(EXERCISE INPUT begins)

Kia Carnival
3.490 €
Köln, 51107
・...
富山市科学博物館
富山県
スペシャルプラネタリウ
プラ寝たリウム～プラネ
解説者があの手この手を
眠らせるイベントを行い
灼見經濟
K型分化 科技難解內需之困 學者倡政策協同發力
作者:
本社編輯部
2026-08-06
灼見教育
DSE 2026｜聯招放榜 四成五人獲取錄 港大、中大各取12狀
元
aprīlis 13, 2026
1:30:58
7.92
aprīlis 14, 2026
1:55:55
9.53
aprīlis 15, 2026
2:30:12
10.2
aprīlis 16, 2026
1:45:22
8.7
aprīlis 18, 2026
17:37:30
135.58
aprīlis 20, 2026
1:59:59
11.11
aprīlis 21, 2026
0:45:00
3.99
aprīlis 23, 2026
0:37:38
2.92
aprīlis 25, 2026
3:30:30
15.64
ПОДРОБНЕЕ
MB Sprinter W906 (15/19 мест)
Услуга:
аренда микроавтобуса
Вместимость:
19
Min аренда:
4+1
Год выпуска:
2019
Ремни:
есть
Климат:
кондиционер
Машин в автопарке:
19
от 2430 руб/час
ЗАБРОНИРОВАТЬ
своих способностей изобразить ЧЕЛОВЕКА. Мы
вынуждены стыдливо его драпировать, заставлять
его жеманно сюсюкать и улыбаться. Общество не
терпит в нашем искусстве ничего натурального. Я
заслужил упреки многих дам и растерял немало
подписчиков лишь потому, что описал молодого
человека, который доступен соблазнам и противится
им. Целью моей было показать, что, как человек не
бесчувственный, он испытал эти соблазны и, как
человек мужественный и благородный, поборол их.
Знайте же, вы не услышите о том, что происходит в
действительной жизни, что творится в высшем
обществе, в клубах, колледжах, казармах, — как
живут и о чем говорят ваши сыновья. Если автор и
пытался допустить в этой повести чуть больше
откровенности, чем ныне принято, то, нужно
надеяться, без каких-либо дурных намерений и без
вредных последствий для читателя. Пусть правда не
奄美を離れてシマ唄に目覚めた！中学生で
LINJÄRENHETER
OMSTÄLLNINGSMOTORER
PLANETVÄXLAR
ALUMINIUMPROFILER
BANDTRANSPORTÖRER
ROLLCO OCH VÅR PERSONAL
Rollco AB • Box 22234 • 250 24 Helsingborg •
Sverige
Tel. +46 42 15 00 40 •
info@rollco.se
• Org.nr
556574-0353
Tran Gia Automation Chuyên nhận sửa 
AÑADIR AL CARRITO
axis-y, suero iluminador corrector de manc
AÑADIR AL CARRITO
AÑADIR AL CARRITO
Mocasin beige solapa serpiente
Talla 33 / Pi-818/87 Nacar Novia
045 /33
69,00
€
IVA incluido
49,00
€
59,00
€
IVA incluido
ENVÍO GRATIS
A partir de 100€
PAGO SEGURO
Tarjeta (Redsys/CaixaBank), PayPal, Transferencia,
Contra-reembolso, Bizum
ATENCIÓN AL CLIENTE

(EXERCISE INPUT ends)

Within the listing above, copy each line that has the string "aprīlis".

▸ REPLY TO THE TASK
aprīlis 13, 2026
aprīlis 14, 2026
aprīlis 15, 2026
aprīlis 16, 2026
aprīlis 18, 2026
aprīlis 20, 2026
aprīlis 21, 2026
aprīlis 23, 2026
aprīlis 25, 2026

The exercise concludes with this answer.